<<<<

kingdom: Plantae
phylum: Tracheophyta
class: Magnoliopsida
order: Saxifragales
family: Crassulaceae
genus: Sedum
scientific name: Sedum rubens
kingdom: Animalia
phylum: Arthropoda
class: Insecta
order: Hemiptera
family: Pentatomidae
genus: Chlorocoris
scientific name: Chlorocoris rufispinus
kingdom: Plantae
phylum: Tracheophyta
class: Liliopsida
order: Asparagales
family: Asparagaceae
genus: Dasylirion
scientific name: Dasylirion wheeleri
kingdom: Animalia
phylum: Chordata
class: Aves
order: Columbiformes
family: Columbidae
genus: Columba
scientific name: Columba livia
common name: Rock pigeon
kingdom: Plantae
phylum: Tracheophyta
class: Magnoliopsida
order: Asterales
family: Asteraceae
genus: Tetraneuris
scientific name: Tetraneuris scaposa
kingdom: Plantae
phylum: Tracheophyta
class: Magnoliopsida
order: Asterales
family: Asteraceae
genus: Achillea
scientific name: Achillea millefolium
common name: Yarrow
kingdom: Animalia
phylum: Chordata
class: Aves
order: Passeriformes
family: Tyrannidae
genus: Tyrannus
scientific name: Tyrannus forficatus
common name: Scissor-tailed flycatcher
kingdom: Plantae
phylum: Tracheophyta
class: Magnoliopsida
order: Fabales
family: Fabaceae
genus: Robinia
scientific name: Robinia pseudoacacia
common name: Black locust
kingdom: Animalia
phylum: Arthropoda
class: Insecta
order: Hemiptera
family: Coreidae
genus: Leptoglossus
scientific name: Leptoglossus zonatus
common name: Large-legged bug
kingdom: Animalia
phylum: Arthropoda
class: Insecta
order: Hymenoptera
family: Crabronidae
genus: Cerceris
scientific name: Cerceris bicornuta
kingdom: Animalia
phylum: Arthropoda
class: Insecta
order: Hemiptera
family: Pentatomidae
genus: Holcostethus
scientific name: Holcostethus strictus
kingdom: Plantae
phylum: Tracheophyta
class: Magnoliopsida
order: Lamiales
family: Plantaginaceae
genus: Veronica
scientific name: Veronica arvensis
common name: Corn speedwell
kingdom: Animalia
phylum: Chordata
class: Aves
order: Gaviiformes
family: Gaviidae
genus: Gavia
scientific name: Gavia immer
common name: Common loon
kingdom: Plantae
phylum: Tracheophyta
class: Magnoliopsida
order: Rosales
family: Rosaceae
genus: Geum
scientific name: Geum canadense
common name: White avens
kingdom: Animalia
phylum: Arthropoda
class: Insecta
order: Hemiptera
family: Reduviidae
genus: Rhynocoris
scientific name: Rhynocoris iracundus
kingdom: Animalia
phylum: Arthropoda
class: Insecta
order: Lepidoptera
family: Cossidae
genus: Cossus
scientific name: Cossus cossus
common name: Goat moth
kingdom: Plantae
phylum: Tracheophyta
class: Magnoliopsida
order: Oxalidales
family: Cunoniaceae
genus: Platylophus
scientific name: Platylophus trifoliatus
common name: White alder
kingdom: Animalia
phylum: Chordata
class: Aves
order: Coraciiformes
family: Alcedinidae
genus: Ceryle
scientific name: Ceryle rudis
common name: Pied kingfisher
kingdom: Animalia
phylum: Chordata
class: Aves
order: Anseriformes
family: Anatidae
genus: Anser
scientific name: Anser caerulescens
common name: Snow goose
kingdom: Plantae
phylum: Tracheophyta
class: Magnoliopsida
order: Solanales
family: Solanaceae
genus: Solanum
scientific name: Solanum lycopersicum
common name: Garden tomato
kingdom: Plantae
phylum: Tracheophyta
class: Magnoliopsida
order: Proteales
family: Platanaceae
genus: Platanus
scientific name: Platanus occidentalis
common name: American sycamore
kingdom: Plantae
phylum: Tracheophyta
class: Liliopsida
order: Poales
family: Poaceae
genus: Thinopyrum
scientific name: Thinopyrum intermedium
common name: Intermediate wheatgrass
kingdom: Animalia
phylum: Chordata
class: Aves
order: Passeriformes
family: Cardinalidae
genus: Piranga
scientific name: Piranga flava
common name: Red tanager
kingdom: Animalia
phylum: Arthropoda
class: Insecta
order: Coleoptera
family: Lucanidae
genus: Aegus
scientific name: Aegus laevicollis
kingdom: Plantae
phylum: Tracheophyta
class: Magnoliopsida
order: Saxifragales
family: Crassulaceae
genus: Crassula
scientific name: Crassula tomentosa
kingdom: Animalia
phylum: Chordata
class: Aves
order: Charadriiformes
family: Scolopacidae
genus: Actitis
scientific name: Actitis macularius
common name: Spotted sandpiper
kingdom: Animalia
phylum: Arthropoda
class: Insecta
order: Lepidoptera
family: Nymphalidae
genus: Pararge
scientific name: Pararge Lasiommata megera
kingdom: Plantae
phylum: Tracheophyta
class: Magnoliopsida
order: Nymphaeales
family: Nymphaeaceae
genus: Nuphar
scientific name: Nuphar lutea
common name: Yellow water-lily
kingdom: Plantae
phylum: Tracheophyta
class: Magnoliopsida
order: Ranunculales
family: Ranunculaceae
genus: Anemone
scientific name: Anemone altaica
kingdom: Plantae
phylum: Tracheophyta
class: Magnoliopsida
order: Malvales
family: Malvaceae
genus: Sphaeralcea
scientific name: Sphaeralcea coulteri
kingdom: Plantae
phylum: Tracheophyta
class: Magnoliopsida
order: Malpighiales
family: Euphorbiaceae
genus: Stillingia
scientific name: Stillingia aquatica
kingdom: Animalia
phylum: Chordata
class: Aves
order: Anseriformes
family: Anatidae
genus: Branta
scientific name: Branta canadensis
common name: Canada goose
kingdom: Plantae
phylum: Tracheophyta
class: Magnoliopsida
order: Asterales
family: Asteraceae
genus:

>>>>

- [Tarea propuesta]
Copia de nuevo las líneas de todas las entradas, sustituyendo "scientific name" por "binomial name" y sin modificar nada más.

- [Respuesta final]
kingdom: Plantae
phylum: Tracheophyta
class: Magnoliopsida
order: Saxifragales
family: Crassulaceae
genus: Sedum
binomial name: Sedum rubens
kingdom: Animalia
phylum: Arthropoda
class: Insecta
order: Hemiptera
family: Pentatomidae
genus: Chlorocoris
binomial name: Chlorocoris rufispinus
kingdom: Plantae
phylum: Tracheophyta
class: Liliopsida
order: Asparagales
family: Asparagaceae
genus: Dasylirion
binomial name: Dasylirion wheeleri
kingdom: Animalia
phylum: Chordata
class: Aves
order: Columbiformes
family: Columbidae
genus: Columba
binomial name: Columba livia
common name: Rock pigeon
kingdom: Plantae
phylum: Tracheophyta
class: Magnoliopsida
order: Asterales
family: Asteraceae
genus: Tetraneuris
binomial name: Tetraneuris scaposa
kingdom: Plantae
phylum: Tracheophyta
class: Magnoliopsida
order: Asterales
family: Asteraceae
genus: Achillea
binomial name: Achillea millefolium
common name: Yarrow
kingdom: Animalia
phylum: Chordata
class: Aves
order: Passeriformes
family: Tyrannidae
genus: Tyrannus
binomial name: Tyrannus forficatus
common name: Scissor-tailed flycatcher
kingdom: Plantae
phylum: Tracheophyta
class: Magnoliopsida
order: Fabales
family: Fabaceae
genus: Robinia
binomial name: Robinia pseudoacacia
common name: Black locust
kingdom: Animalia
phylum: Arthropoda
class: Insecta
order: Hemiptera
family: Coreidae
genus: Leptoglossus
binomial name: Leptoglossus zonatus
common name: Large-legged bug
kingdom: Animalia
phylum: Arthropoda
class: Insecta
order: Hymenoptera
family: Crabronidae
genus: Cerceris
binomial name: Cerceris bicornuta
kingdom: Animalia
phylum: Arthropoda
class: Insecta
order: Hemiptera
family: Pentatomidae
genus: Holcostethus
binomial name: Holcostethus strictus
kingdom: Plantae
phylum: Tracheophyta
class: Magnoliopsida
order: Lamiales
family: Plantaginaceae
genus: Veronica
binomial name: Veronica arvensis
common name: Corn speedwell
kingdom: Animalia
phylum: Chordata
class: Aves
order: Gaviiformes
family: Gaviidae
genus: Gavia
binomial name: Gavia immer
common name: Common loon
kingdom: Plantae
phylum: Tracheophyta
class: Magnoliopsida
order: Rosales
family: Rosaceae
genus: Geum
binomial name: Geum canadense
common name: White avens
kingdom: Animalia
phylum: Arthropoda
class: Insecta
order: Hemiptera
family: Reduviidae
genus: Rhynocoris
binomial name: Rhynocoris iracundus
kingdom: Animalia
phylum: Arthropoda
class: Insecta
order: Lepidoptera
family: Cossidae
genus: Cossus
binomial name: Cossus cossus
common name: Goat moth
kingdom: Plantae
phylum: Tracheophyta
class: Magnoliopsida
order: Oxalidales
family: Cunoniaceae
genus: Platylophus
binomial name: Platylophus trifoliatus
common name: White alder
kingdom: Animalia
phylum: Chordata
class: Aves
order: Coraciiformes
family: Alcedinidae
genus: Ceryle
binomial name: Ceryle rudis
common name: Pied kingfisher
kingdom: Animalia
phylum: Chordata
class: Aves
order: Anseriformes
family: Anatidae
genus: Anser
binomial name: Anser caerulescens
common name: Snow goose
kingdom: Plantae
phylum: Tracheophyta
class: Magnoliopsida
order: Solanales
family: Solanaceae
genus: Solanum
binomial name: Solanum lycopersicum
common name: Garden tomato
kingdom: Plantae
phylum: Tracheophyta
class: Magnoliopsida
order: Proteales
family: Platanaceae
genus: Platanus
binomial name: Platanus occidentalis
common name: American sycamore
kingdom: Plantae
phylum: Tracheophyta
class: Liliopsida
order: Poales
family: Poaceae
genus: Thinopyrum
binomial name: Thinopyrum intermedium
common name: Intermediate wheatgrass
kingdom: Animalia
phylum: Chordata
class: Aves
order: Passeriformes
family: Cardinalidae
genus: Piranga
binomial name: Piranga flava
common name: Red tanager
kingdom: Animalia
phylum: Arthropoda
class: Insecta
order: Coleoptera
family: Lucanidae
genus: Aegus
binomial name: Aegus laevicollis
kingdom: Plantae
phylum: Tracheophyta
class: Magnoliopsida
order: Saxifragales
family: Crassulaceae
genus: Crassula
binomial name: Crassula tomentosa
kingdom: Animalia
phylum: Chordata
class: Aves
order: Charadriiformes
family: Scolopacidae
genus: Actitis
binomial name: Actitis macularius
common name: Spotted sandpiper
kingdom: Animalia
phylum: Arthropoda
class: Insecta
order: Lepidoptera
family: Nymphalidae
genus: Pararge
binomial name: Pararge Lasiommata megera
kingdom: Plantae
phylum: Tracheophyta
class: Magnoliopsida
order: Nymphaeales
family: Nymphaeaceae
genus: Nuphar
binomial name: Nuphar lutea
common name: Yellow water-lily
kingdom: Plantae
phylum: Tracheophyta
class: Magnoliopsida
order: Ranunculales
family: Ranunculaceae
genus: Anemone
binomial name: Anemone altaica
kingdom: Plantae
phylum: Tracheophyta
class: Magnoliopsida
order: Malvales
family: Malvaceae
genus: Sphaeralcea
binomial name: Sphaeralcea coulteri
kingdom: Plantae
phylum: Tracheophyta
class: Magnoliopsida
order: Malpighiales
family: Euphorbiaceae
genus: Stillingia
binomial name: Stillingia aquatica
kingdom: Animalia
phylum: Chordata
class: Aves
order: Anseriformes
family: Anatidae
genus: Branta
binomial name: Branta canadensis
common name: Canada goose
kingdom: Plantae
phylum: Tracheophyta
class: Magnoliopsida
order: Asterales
family: Asteraceae
genus:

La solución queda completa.